Diversification Opportunities for Astar and Celanese

-0.31
  Correlation Coefficient

Very good diversification

The 3 months correlation between Astar and Celanese is -0.31. Overlapping area represents the amount of risk that can be diversified away by holding Astar and Celanese in the same portfolio, assuming nothing else is changed. The correlation between historical prices or returns on Celanese and Astar is a relative statistical measure of the degree to which these equity instruments tend to move together. The correlation coefficient measures the extent to which returns on Astar are associated (or correlated) with Celanese.

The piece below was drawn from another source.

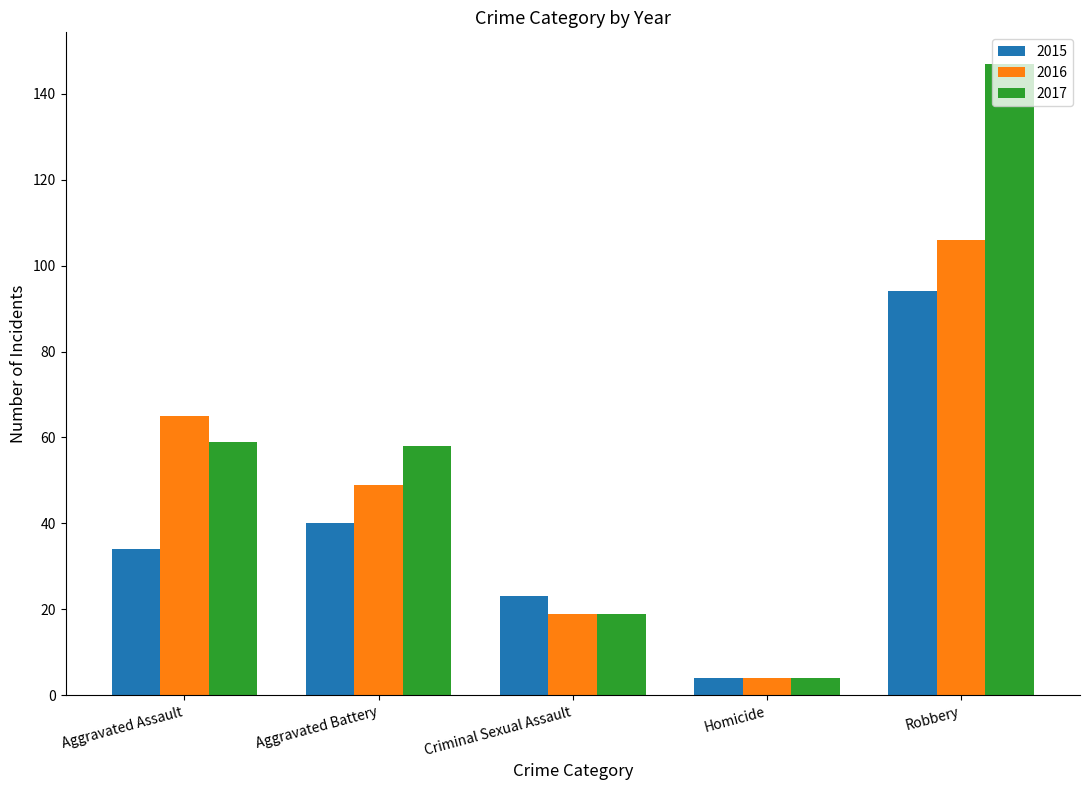

What is the lowest value of the 2016 series?

4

Values of the correlation coefficient range from -1 to +1, where. The correlation of zero (0) is possible when the price movement of Celanese has no effect on the direction of Astar i.e., Astar and Celanese go up and down completely randomly.

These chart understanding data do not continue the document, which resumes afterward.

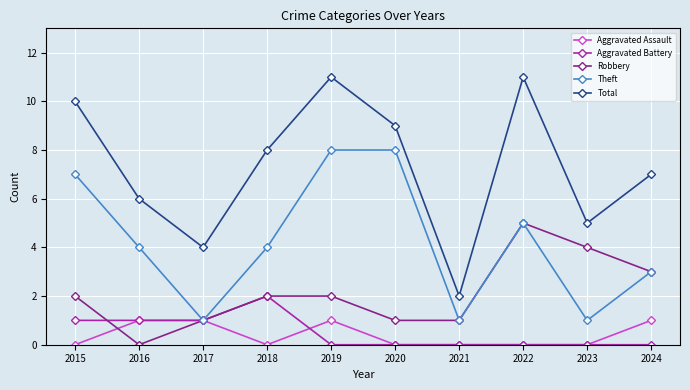

Reading left to right, transcribe all the data shown in this chart.

Aggravated Assault: 0	1	1	0	1	0	0	0	0	1
Aggravated Battery: 1	1	1	2	0	0	0	0	0	0
Robbery: 2	0	1	2	2	1	1	5	4	3
Theft: 7	4	1	4	8	8	1	5	1	3
Total: 10	6	4	8	11	9	2	11	5	7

Pair Corralation between Astar and Celanese

Assuming the 90 days trading horizon Astar is expected to under-perform the Celanese. In addition to that, Astar is 2.11 times more volatile than Celanese. It trades about -0.26 of its total potential returns per unit of risk. Celanese is currently generating about 0.1 per unit of volatility. If you would invest  6,842  in Celanese on November 2, 2024 and sell it today you would earn a total of  252.00  from holding Celanese or generate 3.68% return on investment over 90 days.
Time Period3 Months [change]
DirectionMoves Against 
StrengthInsignificant
Accuracy90.48%
ValuesDaily Returns

Astar  vs.  Celanese

 Performance 
       Timeline  
Astar 

Risk-Adjusted Performance

1 of 100

 
Weak
 
Strong
Weak
Compared to the overall equity markets, risk-adjusted returns on investments in Astar are ranked lower than 1 (%) of all global equities and portfolios over the last 90 days. In spite of rather sound fundamental indicators, Astar is not utilizing all of its potentials. The latest stock price tumult, may contribute to shorter-term losses for the shareholders.
Celanese 

Risk-Adjusted Performance

0 of 100

 
Weak
 
Strong
Very Weak
Over the last 90 days Celanese has generated negative risk-adjusted returns adding no value to investors with long positions. In spite of weak performance in the last few months, the Stock's technical and fundamental indicators remain rather sound which may send shares a bit higher in March 2025. The latest tumult may also be a sign of longer-term up-swing for the firm shareholders.

Astar and Celanese Volatility Contrast

   Predicted Return Density   
       Returns  

Pair Trading with Astar and Celanese

The main advantage of trading using opposite Astar and Celanese positions is that it hedges away some unsystematic risk. Because of two separate transactions, even if Astar position performs unexpectedly, Celanese can make up some of the losses. Pair trading also minimizes risk from directional movements in the market. For example, if an entire industry or sector drops because of unexpected headlines, the short position in Celanese will offset losses from the drop in Celanese's long position.
The idea behind Astar and Celanese pairs trading is to make the combined position market-neutral, meaning the overall market's direction will not affect its win or loss (or potential downside or upside). This can be achieved by designing a pairs trade with two highly correlated stocks or equities that operate in a similar space or sector, making it possible to obtain profits through simple and relatively low-risk investment.
Check out your portfolio center.
Note that this page's information should be used as a complementary analysis to find the right mix of equity instruments to add to your existing portfolios or create a brand new portfolio. You can also try the Global Markets Map module to get a quick overview of global market snapshot using zoomable world map. Drill down to check world indexes.